• **HOW TO COMPLETE THIS TASK**
Find the lines below holding the word "apoio" and copy each of them.

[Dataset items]
*** Begin section ***
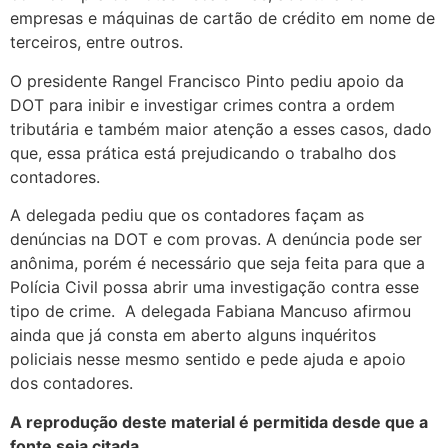
empresas e máquinas de cartão de crédito em nome de
terceiros, entre outros.
O presidente Rangel Francisco Pinto pediu apoio da
DOT para inibir e investigar crimes contra a ordem
tributária e também maior atenção a esses casos, dado
que, essa prática está prejudicando o trabalho dos
contadores.
A delegada pediu que os contadores façam as
denúncias na DOT e com provas. A denúncia pode ser
anônima, porém é necessário que seja feita para que a
Polícia Civil possa abrir uma investigação contra esse
tipo de crime. A delegada Fabiana Mancuso afirmou
ainda que já consta em aberto alguns inquéritos
policiais nesse mesmo sentido e pede ajuda e apoio
dos contadores.
A reprodução deste material é permitida desde que a
fonte seja citada.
*** End section ***
• **FINISHED TASK**
O presidente Rangel Francisco Pinto pediu apoio da
policiais nesse mesmo sentido e pede ajuda e apoio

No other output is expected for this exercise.